As a compulsive news junkie, I have spent countless hours listening to the political flacks and pundits spin events within seconds of their occurrence. No happening is too important, too serious, too elevated to be trivialized by their inane speculations and self-serving interpretations. On this Christmas Eve [big play for "eve" in the NY TIMES crossword puzzle today], I find myself wondering what the spin doctors would have made of the birth of Jesus.
"This could turn out to be a real boon for the Pharisees if they play their cards right."
"I have just received a tweet from an anonymous source who says Joseph and Mary are not married. Maybe that is why they were denied a place at the inn."

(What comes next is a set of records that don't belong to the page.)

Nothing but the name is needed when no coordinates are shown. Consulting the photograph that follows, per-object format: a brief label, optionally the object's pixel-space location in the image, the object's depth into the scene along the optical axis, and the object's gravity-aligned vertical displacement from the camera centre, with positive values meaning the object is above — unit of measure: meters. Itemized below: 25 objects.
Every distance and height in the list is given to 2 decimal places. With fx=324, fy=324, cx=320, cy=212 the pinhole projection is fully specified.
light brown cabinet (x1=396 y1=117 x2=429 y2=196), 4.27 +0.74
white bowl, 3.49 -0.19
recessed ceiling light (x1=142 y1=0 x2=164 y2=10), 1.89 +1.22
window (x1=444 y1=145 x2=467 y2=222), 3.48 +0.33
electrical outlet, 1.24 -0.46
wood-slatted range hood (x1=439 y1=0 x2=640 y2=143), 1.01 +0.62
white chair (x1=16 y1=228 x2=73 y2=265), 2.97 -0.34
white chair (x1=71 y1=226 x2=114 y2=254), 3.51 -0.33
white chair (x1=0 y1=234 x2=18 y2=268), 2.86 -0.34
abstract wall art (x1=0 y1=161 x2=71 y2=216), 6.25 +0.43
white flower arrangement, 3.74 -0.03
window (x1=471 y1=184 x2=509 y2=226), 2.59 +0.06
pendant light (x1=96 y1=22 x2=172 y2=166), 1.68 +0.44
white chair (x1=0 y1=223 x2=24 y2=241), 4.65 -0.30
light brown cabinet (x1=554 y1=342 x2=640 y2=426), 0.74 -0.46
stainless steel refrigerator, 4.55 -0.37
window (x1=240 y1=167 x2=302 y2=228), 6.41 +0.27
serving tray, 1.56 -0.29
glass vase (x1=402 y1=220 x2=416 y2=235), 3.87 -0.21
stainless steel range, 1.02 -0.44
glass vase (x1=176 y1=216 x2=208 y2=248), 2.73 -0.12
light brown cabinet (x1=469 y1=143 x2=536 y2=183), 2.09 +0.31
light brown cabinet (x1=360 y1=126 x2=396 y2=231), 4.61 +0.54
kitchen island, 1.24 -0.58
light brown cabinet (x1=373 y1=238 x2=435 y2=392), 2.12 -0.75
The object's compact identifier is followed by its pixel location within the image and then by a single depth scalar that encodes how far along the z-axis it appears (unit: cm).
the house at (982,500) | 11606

"Later today we will be airing a twelve hour marathon program devoted entirely to exploring in depth the role that the media played in the impregnation of Mary."
"Peter Hart is with us by satellite phone. Peter, you have just done a focus group with some shepherds watching their flocks. What do they have to say about the birth?" "Well, Chris, as your old mentor Tip O'Neil used to say, all politics are local. The shepherds want to know, Is it good for the Jews?"

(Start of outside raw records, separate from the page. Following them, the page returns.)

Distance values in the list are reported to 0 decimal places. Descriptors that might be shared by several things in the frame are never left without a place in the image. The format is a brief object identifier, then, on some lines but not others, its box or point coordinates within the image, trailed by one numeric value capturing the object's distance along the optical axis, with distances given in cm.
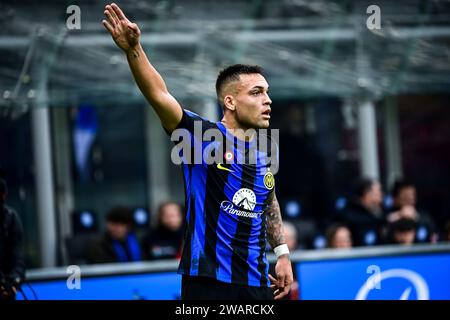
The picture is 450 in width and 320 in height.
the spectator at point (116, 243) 1906
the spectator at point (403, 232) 1937
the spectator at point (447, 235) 2075
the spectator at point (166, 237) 1991
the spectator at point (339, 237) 1923
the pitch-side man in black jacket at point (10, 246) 1427
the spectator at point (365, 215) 2056
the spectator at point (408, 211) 2087
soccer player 1129
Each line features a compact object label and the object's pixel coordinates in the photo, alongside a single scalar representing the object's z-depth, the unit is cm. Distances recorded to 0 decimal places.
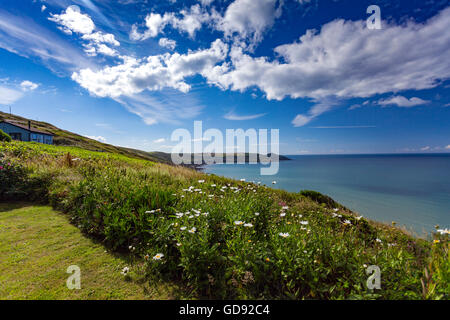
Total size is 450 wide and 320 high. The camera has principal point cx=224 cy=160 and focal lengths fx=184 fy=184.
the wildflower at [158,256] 260
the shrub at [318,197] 1128
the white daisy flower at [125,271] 275
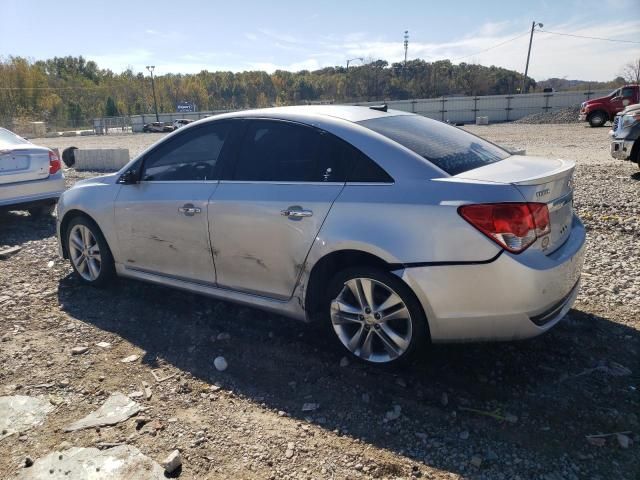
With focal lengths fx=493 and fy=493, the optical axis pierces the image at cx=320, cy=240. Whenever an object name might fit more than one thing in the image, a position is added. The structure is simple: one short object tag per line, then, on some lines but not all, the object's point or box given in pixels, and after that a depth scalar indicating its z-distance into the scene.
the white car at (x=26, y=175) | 6.92
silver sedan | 2.74
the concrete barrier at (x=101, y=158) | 14.16
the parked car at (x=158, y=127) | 50.03
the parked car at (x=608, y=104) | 26.73
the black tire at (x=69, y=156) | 14.93
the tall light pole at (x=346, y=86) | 93.40
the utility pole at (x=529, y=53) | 53.19
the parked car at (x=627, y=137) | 9.47
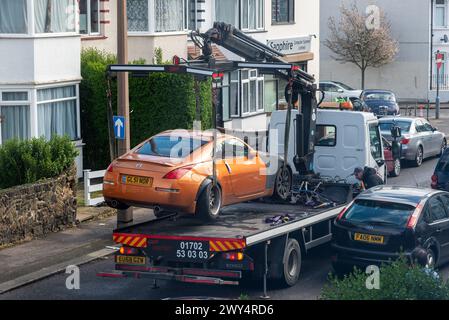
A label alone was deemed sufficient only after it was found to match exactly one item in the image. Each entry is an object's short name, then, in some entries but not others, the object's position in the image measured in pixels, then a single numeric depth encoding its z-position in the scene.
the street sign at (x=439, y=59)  47.28
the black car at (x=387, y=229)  14.80
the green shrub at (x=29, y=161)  19.22
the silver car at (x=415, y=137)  29.48
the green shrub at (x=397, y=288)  9.01
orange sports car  14.48
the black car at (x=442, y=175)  21.09
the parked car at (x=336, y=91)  43.81
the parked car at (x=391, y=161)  26.29
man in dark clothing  17.98
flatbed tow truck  13.57
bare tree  51.03
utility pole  18.56
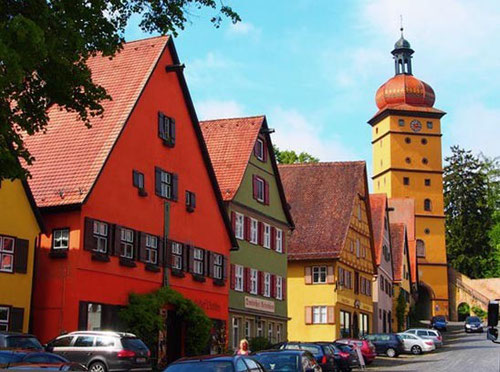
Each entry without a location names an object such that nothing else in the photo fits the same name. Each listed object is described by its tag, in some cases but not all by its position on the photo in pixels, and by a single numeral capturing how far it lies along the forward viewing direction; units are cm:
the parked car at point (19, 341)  2256
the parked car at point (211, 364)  1638
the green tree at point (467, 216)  11400
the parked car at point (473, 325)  7581
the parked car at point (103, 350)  2556
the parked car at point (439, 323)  8031
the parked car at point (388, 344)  4966
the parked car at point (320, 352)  3080
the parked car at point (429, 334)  5584
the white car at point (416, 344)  5272
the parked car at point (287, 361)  2216
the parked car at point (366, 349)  4182
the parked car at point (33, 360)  1858
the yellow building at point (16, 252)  2875
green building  4331
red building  3038
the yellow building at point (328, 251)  5419
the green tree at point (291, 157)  7862
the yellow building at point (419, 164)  10650
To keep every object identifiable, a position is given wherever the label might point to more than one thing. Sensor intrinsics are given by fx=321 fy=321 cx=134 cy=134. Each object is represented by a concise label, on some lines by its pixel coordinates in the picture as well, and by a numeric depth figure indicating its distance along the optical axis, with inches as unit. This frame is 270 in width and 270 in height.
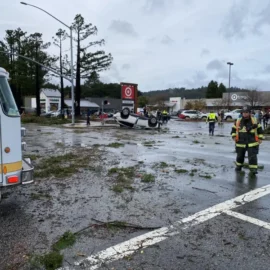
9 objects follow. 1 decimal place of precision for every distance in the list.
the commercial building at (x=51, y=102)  3093.0
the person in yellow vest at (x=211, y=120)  816.9
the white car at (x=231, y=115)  1860.2
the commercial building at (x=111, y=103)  3772.1
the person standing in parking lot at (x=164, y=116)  1478.8
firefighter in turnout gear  309.3
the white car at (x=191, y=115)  2024.4
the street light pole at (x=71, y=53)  1169.0
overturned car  1035.3
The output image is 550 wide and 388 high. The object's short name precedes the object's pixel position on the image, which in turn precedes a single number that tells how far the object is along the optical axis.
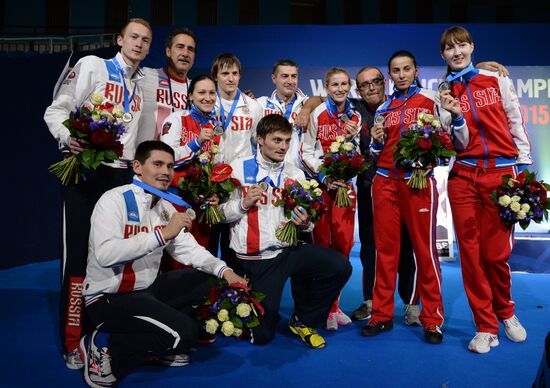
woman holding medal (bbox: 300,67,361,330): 4.10
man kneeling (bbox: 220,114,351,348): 3.60
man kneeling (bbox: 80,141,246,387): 2.85
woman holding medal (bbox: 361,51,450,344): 3.71
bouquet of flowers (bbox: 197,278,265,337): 2.98
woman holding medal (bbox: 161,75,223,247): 3.68
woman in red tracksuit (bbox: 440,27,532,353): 3.59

These and other irreverent thoughts went through my head as I sat in my living room at seven a.m. this morning, delaying my morning walk long enough to see the health care reform bill pass the Senate by an historic 60-39 vote [I have not been able to find out which Republican missed the vote.] Sure enough, no sooner had Vice President Joe Biden, in his role as presiding officer, announced the vote than the MSNBC and CNN talking heads started "interpreting" it for those of us presumably unable to recognize an historic moment when we see one. Right away, the mainstream media types started predicting that the victory would cost the Democrats seats next November, that the bill would be hard to "sell" to the American people, that the defection of a deeply conservative Southern Democrat betokened hard times ahead for Obama.
A little reality check, please. Obama ran on health care reform, he made health care reform his number one priority in his first year as President, he stuck to health care reform even while attempting to pull America back from the brink of a second Great Depression, and he is now one conference report away from delivering health care reform. As he himself said, "I may not be the first President to attempt health care reform, but I will be the last."
If Bush Two or Bush One or Reagan or Ford or Nixon had delivered a legislation triumph of this magnitude, the commentators would be falling over themselves announcing The Second Coming. [They still talk about Reagan that way, despite the fact that his presidency was an unrelieved disaster for the America people.]
So let us all take a deep breath and spend tomorrow reflecting on what has just been achieved. I shall go into hibernation until the conference reconciliation is completed and Pelosi and Reid have mustered, for the last time, the votes needed to pass this huge bill. Then, barely pausing for celebration, Obama and Congress will pivot to the creation of jobs, and devoted their energies to jump-starting an economic recovery.